◆ TASK GOAL ◆
Once the images are set aside, return every entry exactly.

Start of Block

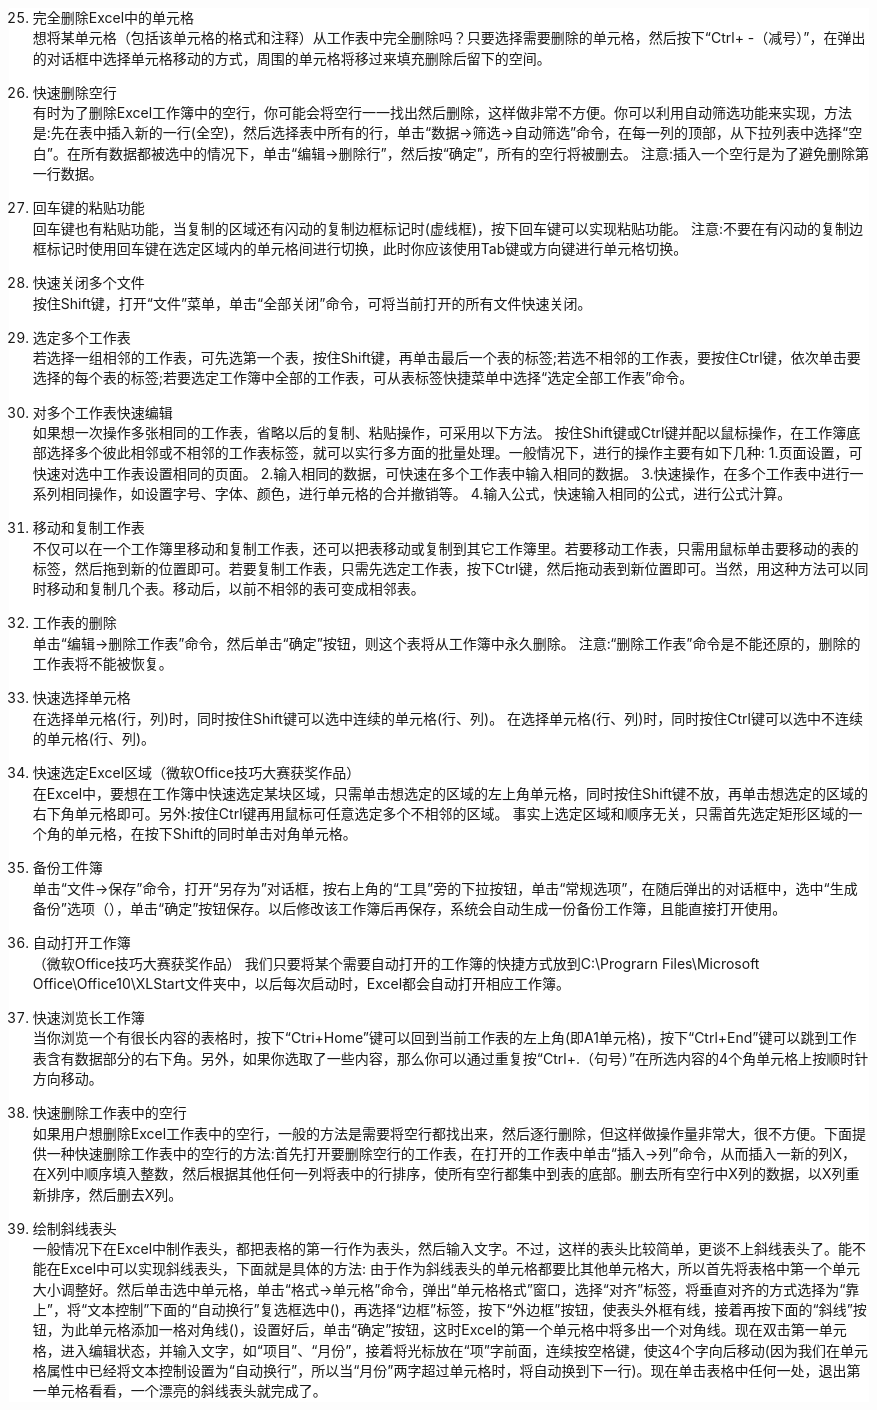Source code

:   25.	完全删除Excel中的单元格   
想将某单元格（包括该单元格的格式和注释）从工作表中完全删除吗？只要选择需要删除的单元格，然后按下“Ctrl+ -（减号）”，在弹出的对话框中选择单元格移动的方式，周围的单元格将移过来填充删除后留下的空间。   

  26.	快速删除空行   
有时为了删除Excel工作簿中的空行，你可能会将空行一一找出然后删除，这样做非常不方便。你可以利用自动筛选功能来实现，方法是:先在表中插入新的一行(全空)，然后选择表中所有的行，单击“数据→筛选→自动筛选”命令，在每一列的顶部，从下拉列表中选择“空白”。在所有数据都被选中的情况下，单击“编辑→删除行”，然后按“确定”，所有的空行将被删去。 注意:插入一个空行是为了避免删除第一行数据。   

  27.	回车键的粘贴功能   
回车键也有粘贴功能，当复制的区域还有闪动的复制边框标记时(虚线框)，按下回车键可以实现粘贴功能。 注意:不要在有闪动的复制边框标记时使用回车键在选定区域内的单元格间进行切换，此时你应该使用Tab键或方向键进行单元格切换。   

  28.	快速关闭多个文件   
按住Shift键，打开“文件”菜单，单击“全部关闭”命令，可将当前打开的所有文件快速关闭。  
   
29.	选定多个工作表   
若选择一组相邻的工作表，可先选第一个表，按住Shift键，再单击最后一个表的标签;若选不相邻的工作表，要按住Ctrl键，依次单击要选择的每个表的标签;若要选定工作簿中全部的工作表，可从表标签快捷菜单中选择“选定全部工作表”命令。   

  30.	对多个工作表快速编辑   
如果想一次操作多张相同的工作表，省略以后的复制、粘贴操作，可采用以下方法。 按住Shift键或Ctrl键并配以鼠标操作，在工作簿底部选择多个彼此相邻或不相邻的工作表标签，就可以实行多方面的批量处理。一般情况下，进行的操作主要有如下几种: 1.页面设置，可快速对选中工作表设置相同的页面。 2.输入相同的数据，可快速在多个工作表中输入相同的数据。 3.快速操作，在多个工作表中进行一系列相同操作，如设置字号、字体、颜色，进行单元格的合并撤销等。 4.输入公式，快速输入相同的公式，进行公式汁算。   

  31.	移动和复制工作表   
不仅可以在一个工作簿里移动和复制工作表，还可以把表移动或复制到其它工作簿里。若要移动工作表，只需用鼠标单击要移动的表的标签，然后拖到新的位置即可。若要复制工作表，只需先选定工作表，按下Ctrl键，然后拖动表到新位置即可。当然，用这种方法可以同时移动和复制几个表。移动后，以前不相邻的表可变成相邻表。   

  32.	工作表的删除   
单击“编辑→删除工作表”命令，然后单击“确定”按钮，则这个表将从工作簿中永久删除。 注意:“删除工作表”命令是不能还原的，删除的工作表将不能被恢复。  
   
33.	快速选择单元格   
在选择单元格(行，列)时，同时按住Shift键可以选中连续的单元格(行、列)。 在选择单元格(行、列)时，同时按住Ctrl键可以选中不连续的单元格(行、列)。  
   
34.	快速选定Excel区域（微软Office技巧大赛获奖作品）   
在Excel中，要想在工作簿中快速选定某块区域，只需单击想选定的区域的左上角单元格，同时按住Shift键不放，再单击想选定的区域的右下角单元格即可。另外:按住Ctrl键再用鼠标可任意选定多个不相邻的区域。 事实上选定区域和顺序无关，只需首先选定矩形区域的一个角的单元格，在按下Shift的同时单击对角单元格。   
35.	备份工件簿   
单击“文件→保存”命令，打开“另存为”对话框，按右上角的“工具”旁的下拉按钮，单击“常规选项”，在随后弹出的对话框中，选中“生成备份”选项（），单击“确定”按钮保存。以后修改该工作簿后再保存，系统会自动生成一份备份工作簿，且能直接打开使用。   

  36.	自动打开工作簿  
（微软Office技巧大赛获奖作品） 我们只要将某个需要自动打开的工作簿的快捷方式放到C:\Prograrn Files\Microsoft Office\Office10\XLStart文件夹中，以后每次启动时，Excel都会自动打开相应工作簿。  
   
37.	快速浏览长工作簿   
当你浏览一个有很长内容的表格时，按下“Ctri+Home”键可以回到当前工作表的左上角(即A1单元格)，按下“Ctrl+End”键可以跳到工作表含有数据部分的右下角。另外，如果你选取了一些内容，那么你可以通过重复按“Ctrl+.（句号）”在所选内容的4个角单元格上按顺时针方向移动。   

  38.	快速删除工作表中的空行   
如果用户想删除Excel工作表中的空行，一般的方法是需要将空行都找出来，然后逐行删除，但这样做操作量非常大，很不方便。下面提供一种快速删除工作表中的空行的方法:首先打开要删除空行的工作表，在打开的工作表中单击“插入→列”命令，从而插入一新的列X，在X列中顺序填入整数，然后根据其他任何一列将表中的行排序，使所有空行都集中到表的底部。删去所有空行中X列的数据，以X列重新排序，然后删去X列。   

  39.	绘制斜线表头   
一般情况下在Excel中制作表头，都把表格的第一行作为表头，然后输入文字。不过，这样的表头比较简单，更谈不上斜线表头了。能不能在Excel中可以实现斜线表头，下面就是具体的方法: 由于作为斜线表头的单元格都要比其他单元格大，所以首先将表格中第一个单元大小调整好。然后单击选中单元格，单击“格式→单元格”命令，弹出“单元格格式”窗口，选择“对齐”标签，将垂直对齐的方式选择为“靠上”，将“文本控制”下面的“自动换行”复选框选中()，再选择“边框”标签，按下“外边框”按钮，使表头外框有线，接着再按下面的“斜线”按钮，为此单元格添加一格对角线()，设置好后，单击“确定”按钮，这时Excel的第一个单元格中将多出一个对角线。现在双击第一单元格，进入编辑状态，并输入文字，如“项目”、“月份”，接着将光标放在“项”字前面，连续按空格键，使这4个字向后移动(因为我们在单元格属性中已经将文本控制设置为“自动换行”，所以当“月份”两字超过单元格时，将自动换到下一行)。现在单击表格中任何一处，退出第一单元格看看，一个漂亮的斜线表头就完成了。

End of Block

◆ EXERCISE RESULT ◆
Source code

:   25.	完全删除Excel中的单元格   
想将某单元格（包括该单元格的格式和注释）从工作表中完全删除吗？只要选择需要删除的单元格，然后按下“Ctrl+ -（减号）”，在弹出的对话框中选择单元格移动的方式，周围的单元格将移过来填充删除后留下的空间。   

  26.	快速删除空行   
有时为了删除Excel工作簿中的空行，你可能会将空行一一找出然后删除，这样做非常不方便。你可以利用自动筛选功能来实现，方法是:先在表中插入新的一行(全空)，然后选择表中所有的行，单击“数据→筛选→自动筛选”命令，在每一列的顶部，从下拉列表中选择“空白”。在所有数据都被选中的情况下，单击“编辑→删除行”，然后按“确定”，所有的空行将被删去。 注意:插入一个空行是为了避免删除第一行数据。   

  27.	回车键的粘贴功能   
回车键也有粘贴功能，当复制的区域还有闪动的复制边框标记时(虚线框)，按下回车键可以实现粘贴功能。 注意:不要在有闪动的复制边框标记时使用回车键在选定区域内的单元格间进行切换，此时你应该使用Tab键或方向键进行单元格切换。   

  28.	快速关闭多个文件   
按住Shift键，打开“文件”菜单，单击“全部关闭”命令，可将当前打开的所有文件快速关闭。  
   
29.	选定多个工作表   
若选择一组相邻的工作表，可先选第一个表，按住Shift键，再单击最后一个表的标签;若选不相邻的工作表，要按住Ctrl键，依次单击要选择的每个表的标签;若要选定工作簿中全部的工作表，可从表标签快捷菜单中选择“选定全部工作表”命令。   

  30.	对多个工作表快速编辑   
如果想一次操作多张相同的工作表，省略以后的复制、粘贴操作，可采用以下方法。 按住Shift键或Ctrl键并配以鼠标操作，在工作簿底部选择多个彼此相邻或不相邻的工作表标签，就可以实行多方面的批量处理。一般情况下，进行的操作主要有如下几种: 1.页面设置，可快速对选中工作表设置相同的页面。 2.输入相同的数据，可快速在多个工作表中输入相同的数据。 3.快速操作，在多个工作表中进行一系列相同操作，如设置字号、字体、颜色，进行单元格的合并撤销等。 4.输入公式，快速输入相同的公式，进行公式汁算。   

  31.	移动和复制工作表   
不仅可以在一个工作簿里移动和复制工作表，还可以把表移动或复制到其它工作簿里。若要移动工作表，只需用鼠标单击要移动的表的标签，然后拖到新的位置即可。若要复制工作表，只需先选定工作表，按下Ctrl键，然后拖动表到新位置即可。当然，用这种方法可以同时移动和复制几个表。移动后，以前不相邻的表可变成相邻表。   

  32.	工作表的删除   
单击“编辑→删除工作表”命令，然后单击“确定”按钮，则这个表将从工作簿中永久删除。 注意:“删除工作表”命令是不能还原的，删除的工作表将不能被恢复。  
   
33.	快速选择单元格   
在选择单元格(行，列)时，同时按住Shift键可以选中连续的单元格(行、列)。 在选择单元格(行、列)时，同时按住Ctrl键可以选中不连续的单元格(行、列)。  
   
34.	快速选定Excel区域（微软Office技巧大赛获奖作品）   
在Excel中，要想在工作簿中快速选定某块区域，只需单击想选定的区域的左上角单元格，同时按住Shift键不放，再单击想选定的区域的右下角单元格即可。另外:按住Ctrl键再用鼠标可任意选定多个不相邻的区域。 事实上选定区域和顺序无关，只需首先选定矩形区域的一个角的单元格，在按下Shift的同时单击对角单元格。   
35.	备份工件簿   
单击“文件→保存”命令，打开“另存为”对话框，按右上角的“工具”旁的下拉按钮，单击“常规选项”，在随后弹出的对话框中，选中“生成备份”选项（），单击“确定”按钮保存。以后修改该工作簿后再保存，系统会自动生成一份备份工作簿，且能直接打开使用。   

  36.	自动打开工作簿  
（微软Office技巧大赛获奖作品） 我们只要将某个需要自动打开的工作簿的快捷方式放到C:\Prograrn Files\Microsoft Office\Office10\XLStart文件夹中，以后每次启动时，Excel都会自动打开相应工作簿。  
   
37.	快速浏览长工作簿   
当你浏览一个有很长内容的表格时，按下“Ctri+Home”键可以回到当前工作表的左上角(即A1单元格)，按下“Ctrl+End”键可以跳到工作表含有数据部分的右下角。另外，如果你选取了一些内容，那么你可以通过重复按“Ctrl+.（句号）”在所选内容的4个角单元格上按顺时针方向移动。   

  38.	快速删除工作表中的空行   
如果用户想删除Excel工作表中的空行，一般的方法是需要将空行都找出来，然后逐行删除，但这样做操作量非常大，很不方便。下面提供一种快速删除工作表中的空行的方法:首先打开要删除空行的工作表，在打开的工作表中单击“插入→列”命令，从而插入一新的列X，在X列中顺序填入整数，然后根据其他任何一列将表中的行排序，使所有空行都集中到表的底部。删去所有空行中X列的数据，以X列重新排序，然后删去X列。   

  39.	绘制斜线表头   
一般情况下在Excel中制作表头，都把表格的第一行作为表头，然后输入文字。不过，这样的表头比较简单，更谈不上斜线表头了。能不能在Excel中可以实现斜线表头，下面就是具体的方法: 由于作为斜线表头的单元格都要比其他单元格大，所以首先将表格中第一个单元大小调整好。然后单击选中单元格，单击“格式→单元格”命令，弹出“单元格格式”窗口，选择“对齐”标签，将垂直对齐的方式选择为“靠上”，将“文本控制”下面的“自动换行”复选框选中()，再选择“边框”标签，按下“外边框”按钮，使表头外框有线，接着再按下面的“斜线”按钮，为此单元格添加一格对角线()，设置好后，单击“确定”按钮，这时Excel的第一个单元格中将多出一个对角线。现在双击第一单元格，进入编辑状态，并输入文字，如“项目”、“月份”，接着将光标放在“项”字前面，连续按空格键，使这4个字向后移动(因为我们在单元格属性中已经将文本控制设置为“自动换行”，所以当“月份”两字超过单元格时，将自动换到下一行)。现在单击表格中任何一处，退出第一单元格看看，一个漂亮的斜线表头就完成了。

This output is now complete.